January 22, 2006 at 8:33 pm · Filed under Movies
This wasn’t bad, but it could have been a lot better. There’s a lot of muddled, messy relationships. Parentage is disputed, or kept secret. Nobody really loves anyone else, or maybe they do. It’s a Don Roos picture, so everyone is high-strung, with the exception of Maggie Gyllenhaal, who plays a femme fatale on a long con with wealthy Tom Arnold and his gayish son, who works at the restaurant of Steve Coogan, whose partner may or may not have been the sperm donor for a couple of no-sugar moms. Steve also, back in the day, fathered a child (that he doesn’t know about) with his step-sister, who grows up to be Lisa Kudrow, abortion counselor, who gets blackmailed into helping a film student make a fake documentary about a massage-therapist-as-sex-worker, so that he, the film student, will tell Kudrow the name of the baby she gave away.
I was actually with all of this complicated business for about two-thirds of the film, but it got excessive in the third act. I was also put off by the snarky titles that came up from time to time to tell us about the characters histories, as well as their fates. I don’t know; the same idea worked terrifically as voiceover in Amélie and Y Tu Mamá También. Maybe I just grow weary.
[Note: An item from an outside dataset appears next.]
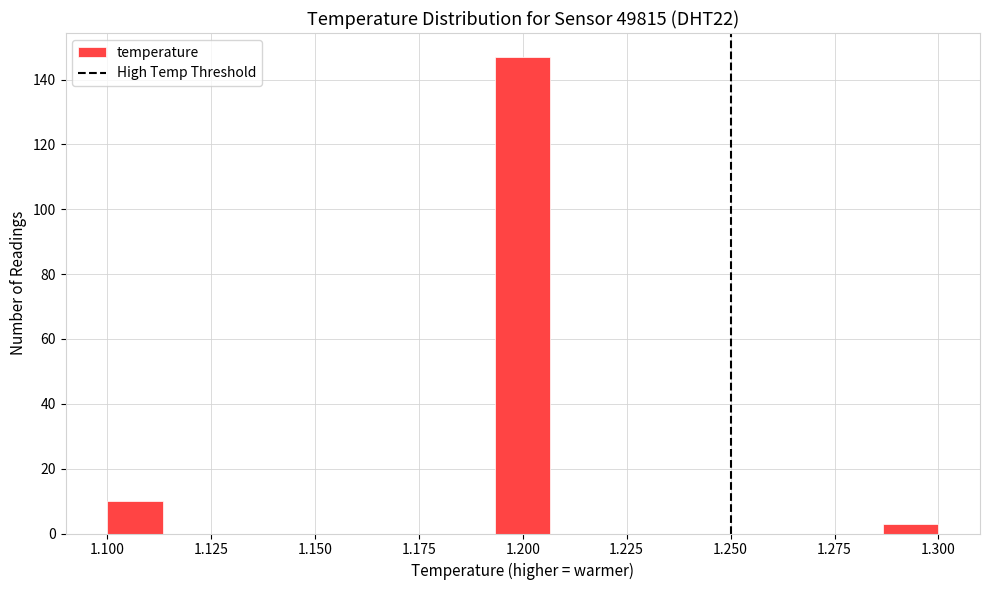

Around what value on the x-axis is the tallest bar? Give the approximate position of its centre, as read against the axis.

1.200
As Jessica points out, the problem with movies like this is the world is too small. Everybody’s a little too intricately related (related and related-related) with everybody else. Call it Magnolia syndrome.
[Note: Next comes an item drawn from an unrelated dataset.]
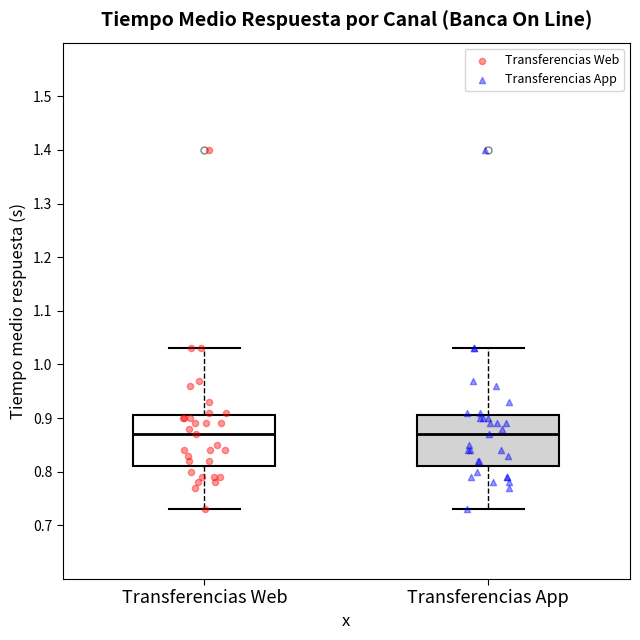

Where does the upper whisker of the box for Transferencias Web end on the y-axis? The values are not printed on the chart, so give them approximately, as read against the axis.

1.03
Also, I admit that I don’t know how to end this review, happily or otherwise. Let’s leave it there.
January 22, 2006 at 4:07 am · Filed under Movies
You find some interesting stuff on the Comcast OnDemand at four in the morning, such as this. It’s an extremely earnest message short about a girl who doesn’t quite fit in with her peers at school. Susan Jane thinks the other kids laugh and make fun of her behind her back, but they don’t! They think she’s stuck up because she never talks to them, but she’s just shy!
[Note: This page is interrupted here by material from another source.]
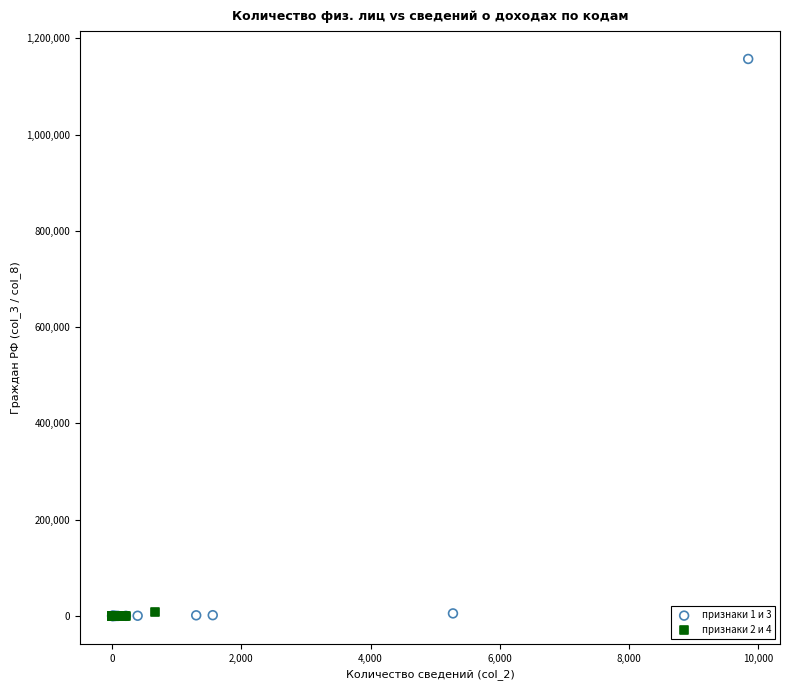

Which series has the widest spread of Y values?

признаки 1 и 3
This seems to have been meant to be shown in schools. There are even discussion questions at the end:
- Do you know a boy or girl like Susan Jane?
- Does your group ignore boys and girls like her?
- What can a boy or girl like Susan Jane do to make friends?
- How can the group help boys and girls like her?
This dealie is not particular good; these may be the worst child actors ever, or they are tied with Corey Feldman. It is mildly interesting because it was directed by Herk Harvey, who went on to make Carnival of Souls, the Salt Lake City horror movie from the ’60s.
The Outsider actually plays like the prologue to 13 Going On 30, a film which is much better than it should be, and which Jessica watched, rapt, while sitting on the coffee table.
I am happy to count The Outsider toward my life movie quota, which I may get around to explaining here for those who don’t already know.
It seems that you can see this film for yourself at the wonderful archive.org.
January 22, 2006 at 1:52 am · Filed under Music
Spider the Tylercore:
Too young to live, too young to die. You will die forever, never in your life. You will die forever and I will cut your skull.
Presumably, his cookie monster voice is inspired by the real thing.